Era 3 (2025–2026): RLAIF and RL with verifiable rewards
Reinforcement Learning from AI Feedback (RLAIF) uses model-generated preference labels, sometimes against a written constitution. It can expand a dataset cheaply, but the judge’s systematic errors become training signal. Human calibration sets and disagreement sampling help detect this transfer.
Reinforcement Learning with Verifiable Rewards (RLVR) uses outcomes such as unit tests, exact mathematical answers, or schema validation. DeepSeek-R1 used GRPO, which estimates advantage from groups of sampled responses without a separate critic. Verifiable rewards are strongest where the checker measures the full task; a weak checker invites reward hacking just as a learned reward model does.
These methods can be composed, but the order is a design choice. Preserve a checkpoint and evaluation suite at each boundary. A later stage can improve its target metric while reducing instruction following, calibration, safety behavior, or domain performance learned earlier.
Data and evaluation boundaries
Each stage needs a separate data contract. Pretraining examples are token sequences with document-level provenance and filtering metadata. SFT examples need a chat template, an explicit assistant mask, and a policy for multi-turn conversations. Preference records need the prompt, both responses, the judgment, the label source, and enough metadata to detect repeated annotators or model-generated duplicates. Verifiable-reward records also need a checker version because changing a unit test changes the learning objective.
Split data by source or task family before generating near-duplicates. A random row split can put paraphrases, adjacent document chunks, or several sampled responses to the same prompt on both sides of the boundary. The resulting validation loss looks better without measuring generalization. Deduplicate across train and evaluation sets, and keep a small contamination audit for public benchmarks.
Evaluate the checkpoint produced by every stage. A base model needs language-model loss and capability benchmarks. SFT adds instruction following, format validity, and turn-taking. Preference optimization adds pairwise preference win rate, but that metric must be accompanied by general-capability, calibration, safety, and style checks. RLVR needs held-out problems and adversarial tests of the verifier. The training reward is unsuitable as the only evaluation because the optimizer was trained to increase it.
Compare against the previous checkpoint with paired prompts and fixed decoding settings. Where sampling is part of the product, repeat generations under several seeds and report uncertainty. Keep examples of regressions, not only aggregate scores; a small average gain can conceal a severe loss in one domain.

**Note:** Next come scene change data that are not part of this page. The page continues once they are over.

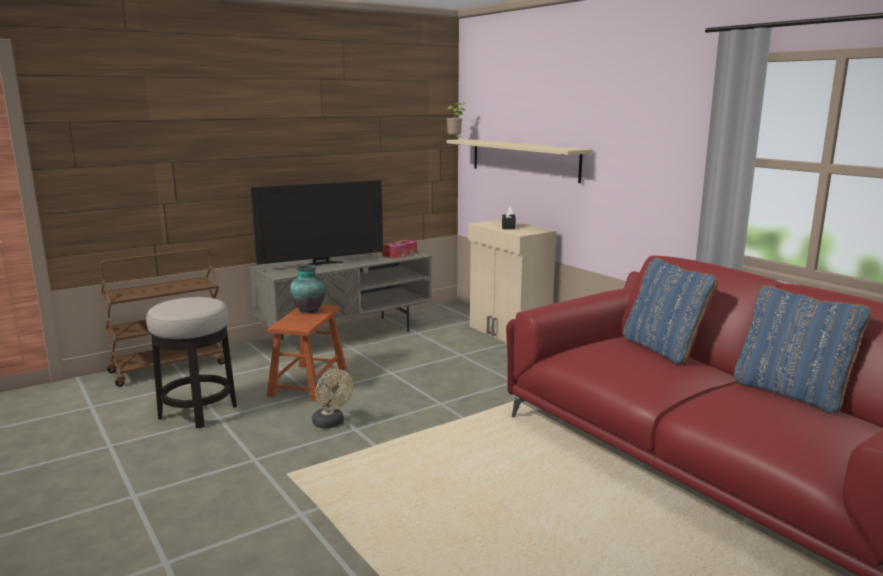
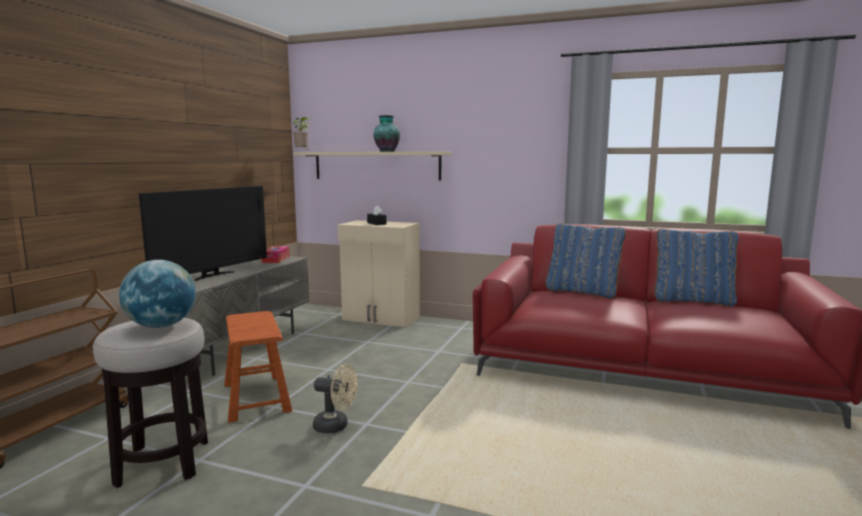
camera: 35 degrees left, 5 degrees down
(191, 306) = (161, 326): none -> globe
(308, 310) = (247, 319): vase -> vase (386, 151)

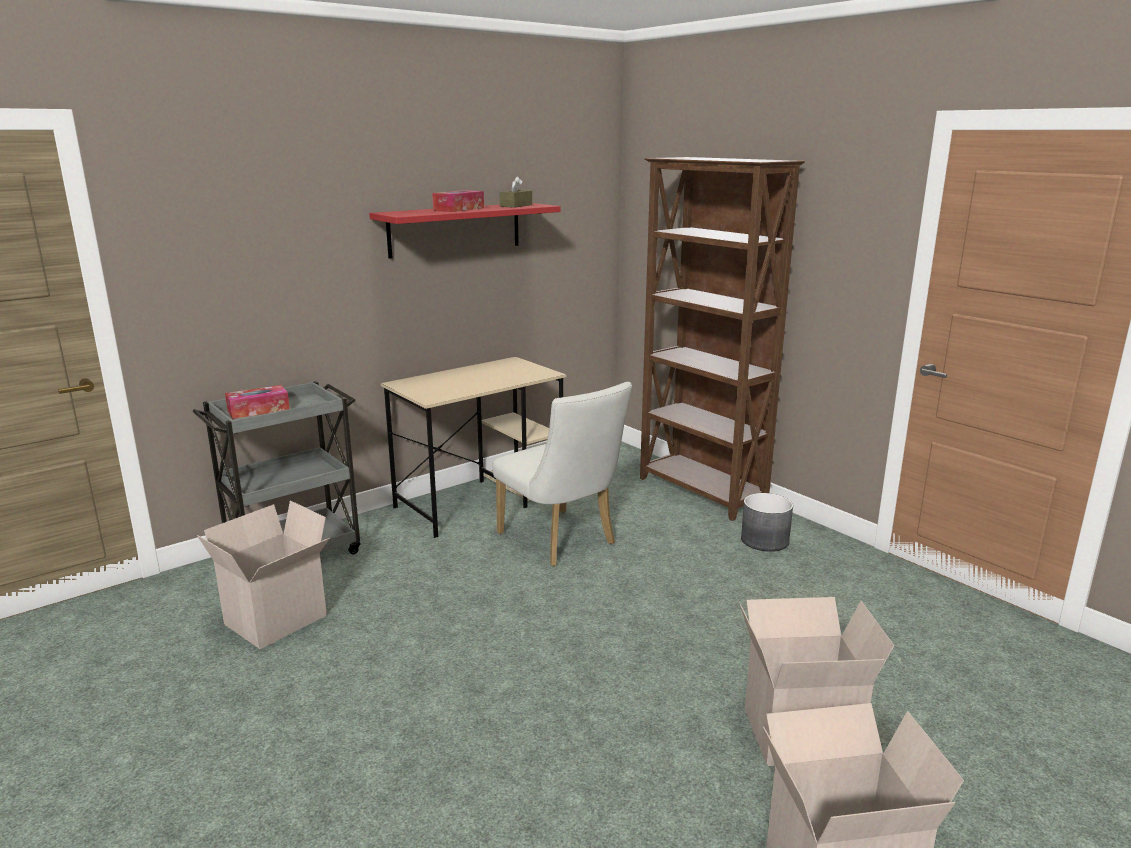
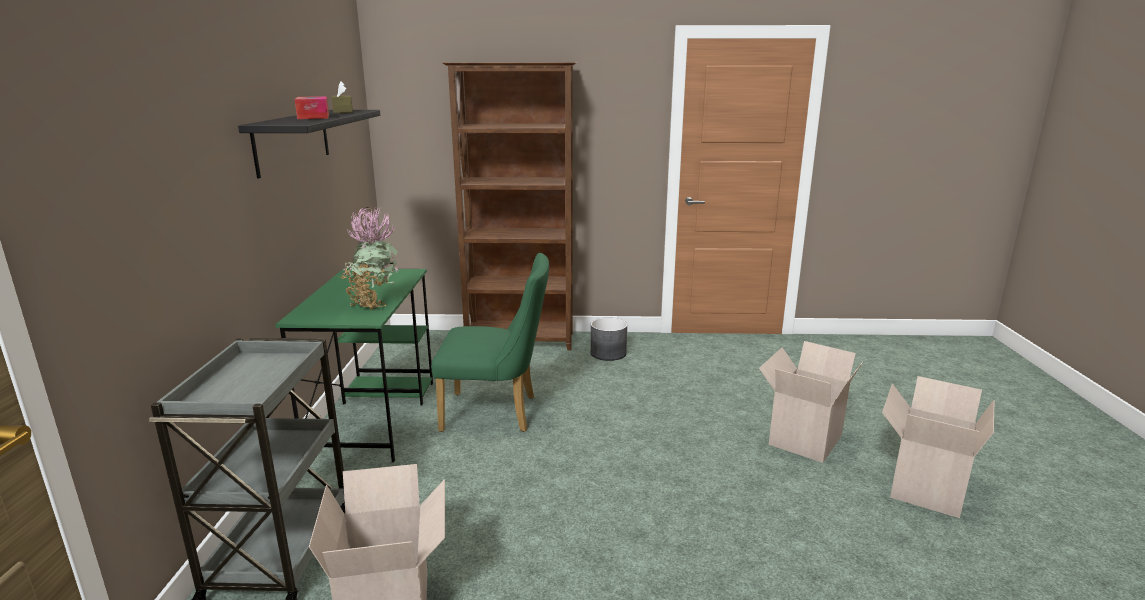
camera: 50 degrees left, 0 degrees up
(258, 410) = (228, 389): tissue box -> none
(455, 229) = (293, 141): red shelf -> black shelf
(460, 389) = (373, 304): none -> potted plant
(481, 501) = (374, 417): beige desk -> green desk
(562, 541) = (497, 413): white chair -> green chair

Common post-training failures
Reward hacking occurs when the model discovers an output that scores well without satisfying the intended task. It can exploit a learned judge, a parser, or an incomplete unit test. Inspect the highest-reward samples and strengthen the evaluator before increasing optimization pressure.
Mode narrowing appears when preference training repeatedly rewards one style or response pattern. Diversity, calibration, and performance on neutral prompts may decline even while preference accuracy rises. A reference-model constraint limits movement but does not replace broad evaluation.
Catastrophic forgetting is most likely when the new dataset is narrow or the learning rate is too high. Mix replay examples from general capabilities, use conservative updates, and stop on held-out regressions. If only a small behavior change is required, parameter-efficient fine-tuning can simplify rollback and comparison, although it does not eliminate forgetting inside the adapter’s effect.
Label bias is a data problem rather than an optimizer problem. Annotator instructions, judge prompts, sampling temperature, and response ordering can all alter preferences. Measure agreement, randomize presentation order, retain disagreement, and avoid converting uncertain judgments into confident binary labels.